Not just management but also the people in charge of rules. When Jakarta was getting ready to host the Asian Games in 2018, a group of motorbike taxi drivers called Garda threatened to go on strike, and this would have made it hard for people to get to and from the games. The Ministry of Transportation had to meet with the drivers because of the threat that Indonesia would look bad on the world stage.
So, the ministry finally gave legal status to motorbike taxis, which had been illegal before. Yuana says that will make it easier for rules to be implemented to improve their working conditions.
Dubal says that these successes teach labour rights activists outside of Indonesia an important lesson: that a robust social infrastructure can be a powerful way to fix technical fragmentation. She says, “You can’t get the rules you want without worker power, and you can’t get worker power without worker community.”

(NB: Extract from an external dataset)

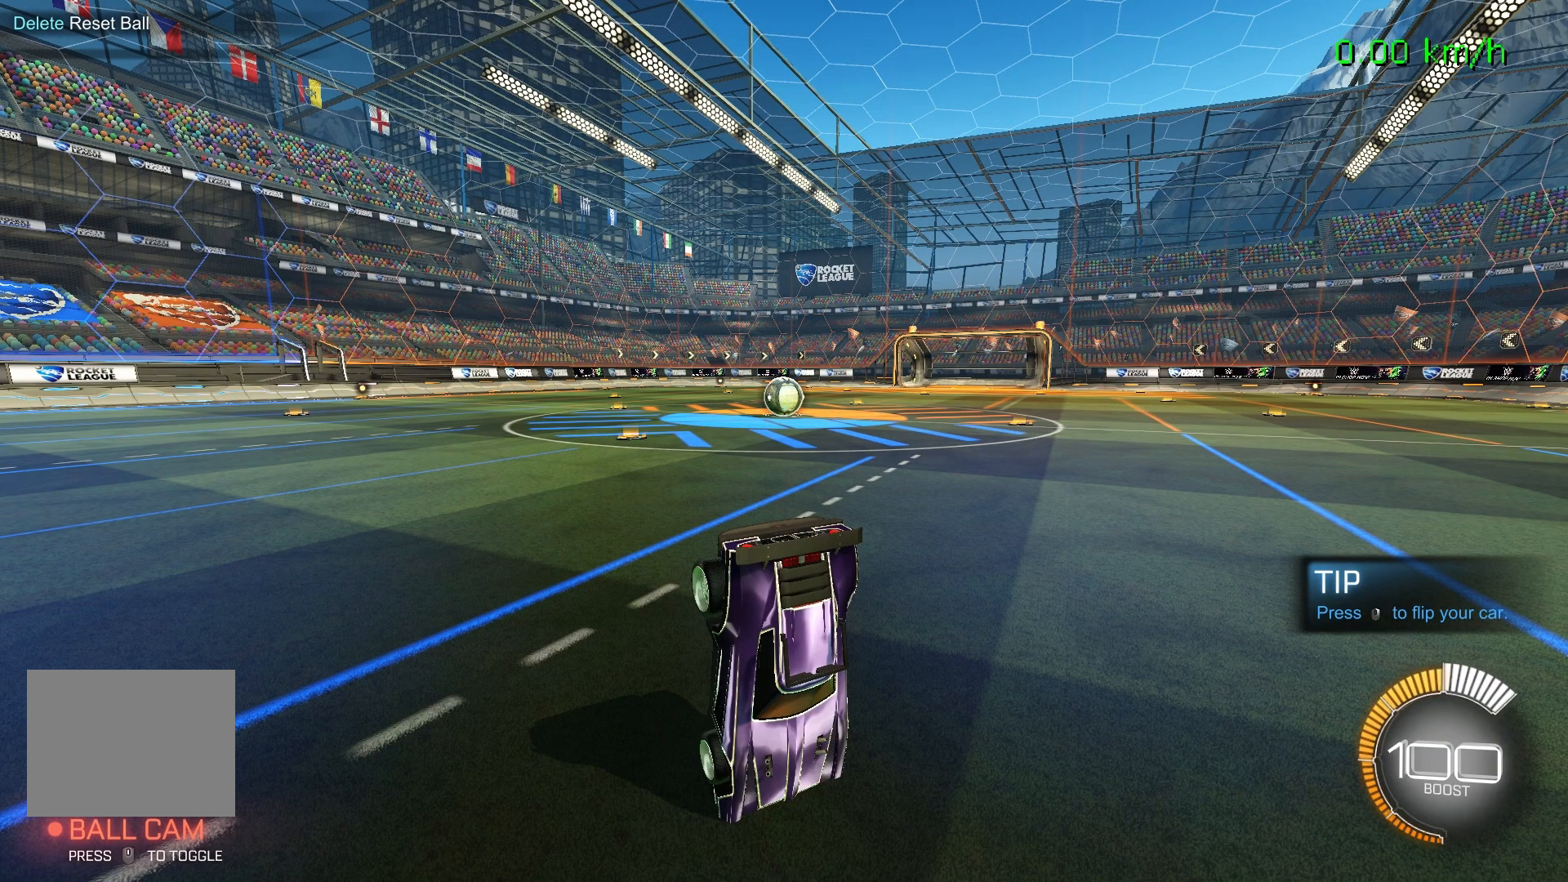
{"buttons": ["X"], "left_stick": "center", "events": []}
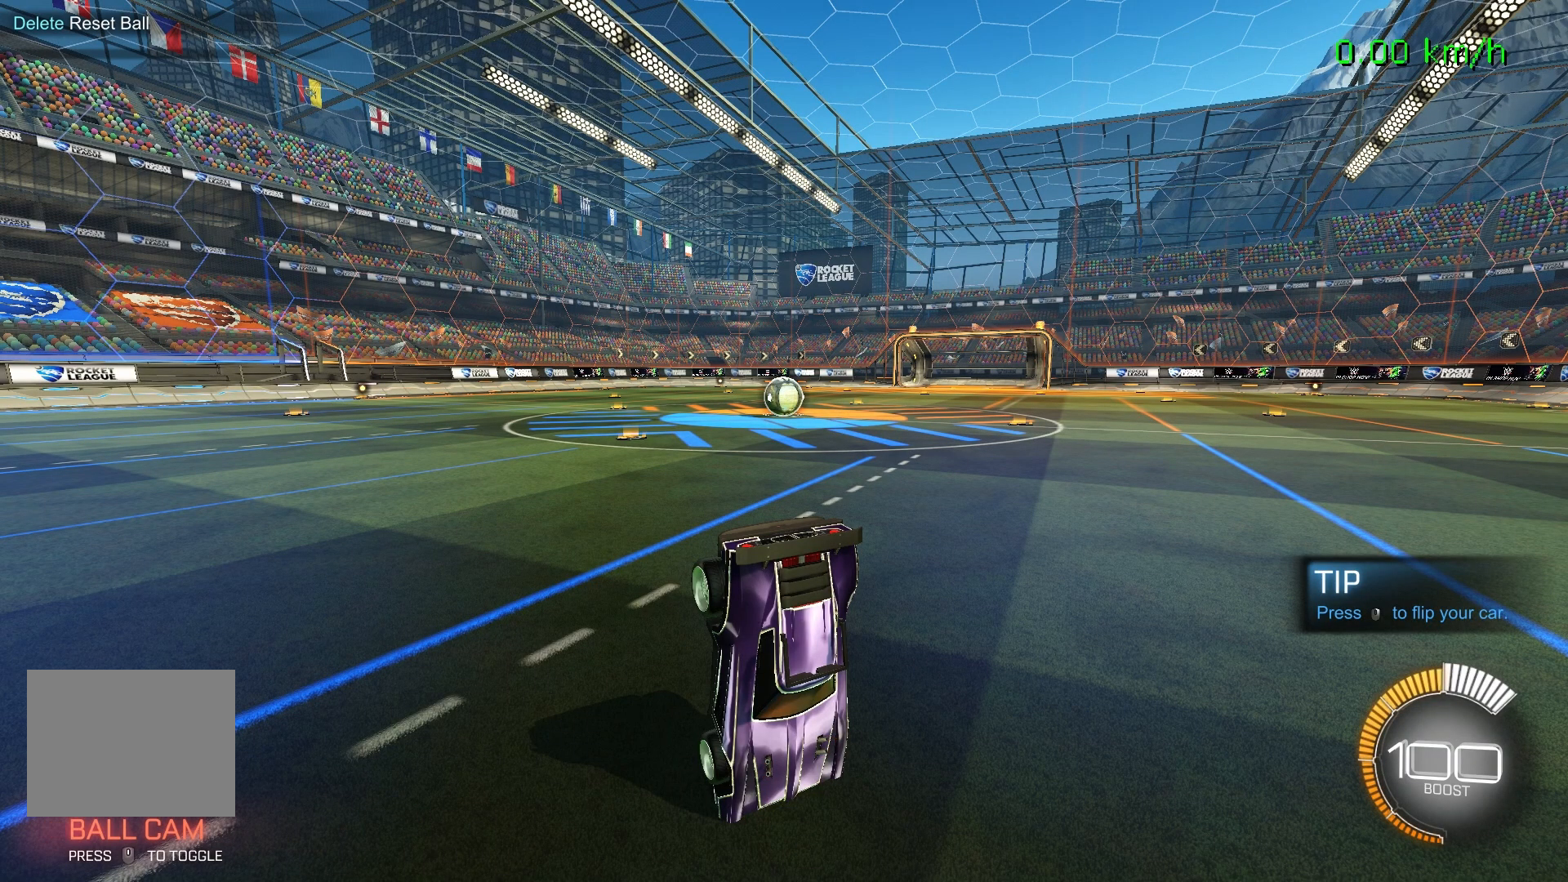
{"buttons": ["X"], "left_stick": "center", "events": []}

That doesn’t mean we’ve won the fight, far from it. Taha Syarafil, the head of the drivers’ association Asosiasi Driver Online, says that the law in Indonesia still doesn’t protect motorbike drivers or app-based transportation services in general. And relying on daily resistance and mutual help to improve things without having the proper legal rights won’t work forever.
Gojek has been getting tougher and tougher with unauthorized apps and violations as time goes on. The company has also started to buy the loyalty of some leaders in driver communities by giving them things like early access to new features and side jobs.
But after their first victories, drivers, especially those who are part of formal groups like Asosiasi Driver Online, plan to push for more changes to the rules. This includes getting the highest level of government to recognize gig work. This would let the Ministries of Transportation and Labor set minimum standards for how ride-hailing companies treat drivers.
Even if that happens, though, informal communities will still help with the problems that come with the job, like giving out food aid, fixing flat tyres, and raising money for a friend who is in the hospital. “The group is strong,” says Liam. “Very, very strong.”